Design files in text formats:
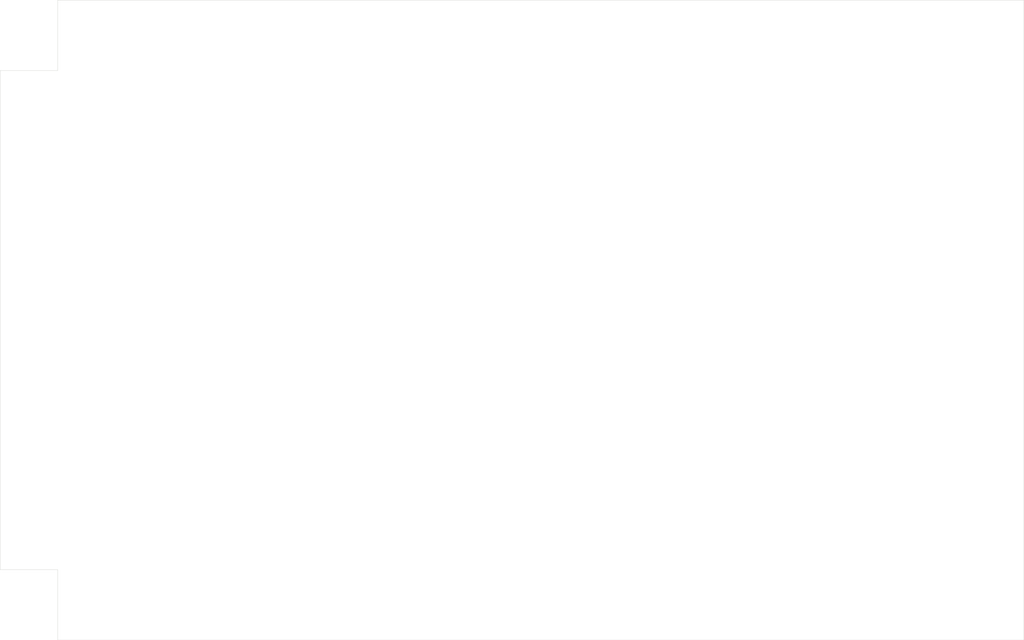
<source format=kicad_pcb>
(kicad_pcb
	(version 20240108)
	(generator "pcbnew")
	(generator_version "8.0")
	(general
		(thickness 1.6)
		(legacy_teardrops no)
	)
	(paper "A4")
	(layers
		(0 "F.Cu" signal)
		(31 "B.Cu" signal)
		(32 "B.Adhes" user "B.Adhesive")
		(33 "F.Adhes" user "F.Adhesive")
		(34 "B.Paste" user)
		(35 "F.Paste" user)
		(36 "B.SilkS" user "B.Silkscreen")
		(37 "F.SilkS" user "F.Silkscreen")
		(38 "B.Mask" user)
		(39 "F.Mask" user)
		(40 "Dwgs.User" user "User.Drawings")
		(41 "Cmts.User" user "User.Comments")
		(42 "Eco1.User" user "User.Eco1")
		(43 "Eco2.User" user "User.Eco2")
		(44 "Edge.Cuts" user)
		(45 "Margin" user)
		(46 "B.CrtYd" user "B.Courtyard")
		(47 "F.CrtYd" user "F.Courtyard")
		(48 "B.Fab" user)
		(49 "F.Fab" user)
		(50 "User.1" user)
		(51 "User.2" user)
		(52 "User.3" user)
		(53 "User.4" user)
		(54 "User.5" user)
		(55 "User.6" user)
		(56 "User.7" user)
		(57 "User.8" user)
		(58 "User.9" user)
	)
	(setup
		(pad_to_mask_clearance 0)
		(allow_soldermask_bridges_in_footprints no)
		(pcbplotparams
			(layerselection 0x00010fc_ffffffff)
			(plot_on_all_layers_selection 0x0000000_00000000)
			(disableapertmacros no)
			(usegerberextensions no)
			(usegerberattributes yes)
			(usegerberadvancedattributes yes)
			(creategerberjobfile yes)
			(dashed_line_dash_ratio 12.000000)
			(dashed_line_gap_ratio 3.000000)
			(svgprecision 4)
			(plotframeref no)
			(viasonmask no)
			(mode 1)
			(useauxorigin no)
			(hpglpennumber 1)
			(hpglpenspeed 20)
			(hpglpendiameter 15.000000)
			(pdf_front_fp_property_popups yes)
			(pdf_back_fp_property_popups yes)
			(dxfpolygonmode yes)
			(dxfimperialunits yes)
			(dxfusepcbnewfont yes)
			(psnegative no)
			(psa4output no)
			(plotreference yes)
			(plotvalue yes)
			(plotfptext yes)
			(plotinvisibletext no)
			(sketchpadsonfab no)
			(subtractmaskfromsilk no)
			(outputformat 1)
			(mirror no)
			(drillshape 1)
			(scaleselection 1)
			(outputdirectory "")
		)
	)
	(net 0 "")
	(gr_line
		(start 230 50)
		(end 79 50)
		(stroke
			(width 0.05)
			(type default)
		)
		(layer "Edge.Cuts")
		(uuid "0d0f31be-67e4-4dc6-8ca2-6e5477de8dce")
	)
	(gr_line
		(start 230 50)
		(end 230 150)
		(stroke
			(width 0.05)
			(type default)
		)
		(layer "Edge.Cuts")
		(uuid "356db958-4d24-47e8-a6de-b2c8f9119dae")
	)
	(gr_line
		(start 79 150)
		(end 230 150)
		(stroke
			(width 0.05)
			(type default)
		)
		(layer "Edge.Cuts")
		(uuid "9a3d54bd-a3ec-4329-8f50-13d9e6da34b7")
	)
	(gr_line
		(start 79 50)
		(end 79 61)
		(stroke
			(width 0.05)
			(type default)
		)
		(layer "Edge.Cuts")
		(uuid "9e567743-6bd3-4e81-b7db-6db66ea54726")
	)
	(gr_line
		(start 79 139)
		(end 79 150)
		(stroke
			(width 0.05)
			(type default)
		)
		(layer "Edge.Cuts")
		(uuid "b5812f24-bbca-4510-b81b-90ef180faec8")
	)
	(gr_line
		(start 79 61)
		(end 70 61)
		(stroke
			(width 0.05)
			(type default)
		)
		(layer "Edge.Cuts")
		(uuid "bae79825-2e65-4cf9-a4a4-78e9ae5e40be")
	)
	(gr_line
		(start 70 139)
		(end 79 139)
		(stroke
			(width 0.05)
			(type default)
		)
		(layer "Edge.Cuts")
		(uuid "c6ebeffa-a1ea-4a69-9a70-65dd083ae588")
	)
	(gr_line
		(start 70 61)
		(end 70 139)
		(stroke
			(width 0.05)
			(type default)
		)
		(layer "Edge.Cuts")
		(uuid "f62caed5-6964-4837-9aca-6319cf96487f")
	)
)

</source>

Task to carry out: Extract the text of all the records above verbatim, excluding pictures.

Answer for the task:
<source format=kicad_pcb>
(kicad_pcb
	(version 20240108)
	(generator "pcbnew")
	(generator_version "8.0")
	(general
		(thickness 1.6)
		(legacy_teardrops no)
	)
	(paper "A4")
	(layers
		(0 "F.Cu" signal)
		(31 "B.Cu" signal)
		(32 "B.Adhes" user "B.Adhesive")
		(33 "F.Adhes" user "F.Adhesive")
		(34 "B.Paste" user)
		(35 "F.Paste" user)
		(36 "B.SilkS" user "B.Silkscreen")
		(37 "F.SilkS" user "F.Silkscreen")
		(38 "B.Mask" user)
		(39 "F.Mask" user)
		(40 "Dwgs.User" user "User.Drawings")
		(41 "Cmts.User" user "User.Comments")
		(42 "Eco1.User" user "User.Eco1")
		(43 "Eco2.User" user "User.Eco2")
		(44 "Edge.Cuts" user)
		(45 "Margin" user)
		(46 "B.CrtYd" user "B.Courtyard")
		(47 "F.CrtYd" user "F.Courtyard")
		(48 "B.Fab" user)
		(49 "F.Fab" user)
		(50 "User.1" user)
		(51 "User.2" user)
		(52 "User.3" user)
		(53 "User.4" user)
		(54 "User.5" user)
		(55 "User.6" user)
		(56 "User.7" user)
		(57 "User.8" user)
		(58 "User.9" user)
	)
	(setup
		(pad_to_mask_clearance 0)
		(allow_soldermask_bridges_in_footprints no)
		(pcbplotparams
			(layerselection 0x00010fc_ffffffff)
			(plot_on_all_layers_selection 0x0000000_00000000)
			(disableapertmacros no)
			(usegerberextensions no)
			(usegerberattributes yes)
			(usegerberadvancedattributes yes)
			(creategerberjobfile yes)
			(dashed_line_dash_ratio 12.000000)
			(dashed_line_gap_ratio 3.000000)
			(svgprecision 4)
			(plotframeref no)
			(viasonmask no)
			(mode 1)
			(useauxorigin no)
			(hpglpennumber 1)
			(hpglpenspeed 20)
			(hpglpendiameter 15.000000)
			(pdf_front_fp_property_popups yes)
			(pdf_back_fp_property_popups yes)
			(dxfpolygonmode yes)
			(dxfimperialunits yes)
			(dxfusepcbnewfont yes)
			(psnegative no)
			(psa4output no)
			(plotreference yes)
			(plotvalue yes)
			(plotfptext yes)
			(plotinvisibletext no)
			(sketchpadsonfab no)
			(subtractmaskfromsilk no)
			(outputformat 1)
			(mirror no)
			(drillshape 1)
			(scaleselection 1)
			(outputdirectory "")
		)
	)
	(net 0 "")
	(gr_line
		(start 230 50)
		(end 79 50)
		(stroke
			(width 0.05)
			(type default)
		)
		(layer "Edge.Cuts")
		(uuid "0d0f31be-67e4-4dc6-8ca2-6e5477de8dce")
	)
	(gr_line
		(start 230 50)
		(end 230 150)
		(stroke
			(width 0.05)
			(type default)
		)
		(layer "Edge.Cuts")
		(uuid "356db958-4d24-47e8-a6de-b2c8f9119dae")
	)
	(gr_line
		(start 79 150)
		(end 230 150)
		(stroke
			(width 0.05)
			(type default)
		)
		(layer "Edge.Cuts")
		(uuid "9a3d54bd-a3ec-4329-8f50-13d9e6da34b7")
	)
	(gr_line
		(start 79 50)
		(end 79 61)
		(stroke
			(width 0.05)
			(type default)
		)
		(layer "Edge.Cuts")
		(uuid "9e567743-6bd3-4e81-b7db-6db66ea54726")
	)
	(gr_line
		(start 79 139)
		(end 79 150)
		(stroke
			(width 0.05)
			(type default)
		)
		(layer "Edge.Cuts")
		(uuid "b5812f24-bbca-4510-b81b-90ef180faec8")
	)
	(gr_line
		(start 79 61)
		(end 70 61)
		(stroke
			(width 0.05)
			(type default)
		)
		(layer "Edge.Cuts")
		(uuid "bae79825-2e65-4cf9-a4a4-78e9ae5e40be")
	)
	(gr_line
		(start 70 139)
		(end 79 139)
		(stroke
			(width 0.05)
			(type default)
		)
		(layer "Edge.Cuts")
		(uuid "c6ebeffa-a1ea-4a69-9a70-65dd083ae588")
	)
	(gr_line
		(start 70 61)
		(end 70 139)
		(stroke
			(width 0.05)
			(type default)
		)
		(layer "Edge.Cuts")
		(uuid "f62caed5-6964-4837-9aca-6319cf96487f")
	)
)

</source>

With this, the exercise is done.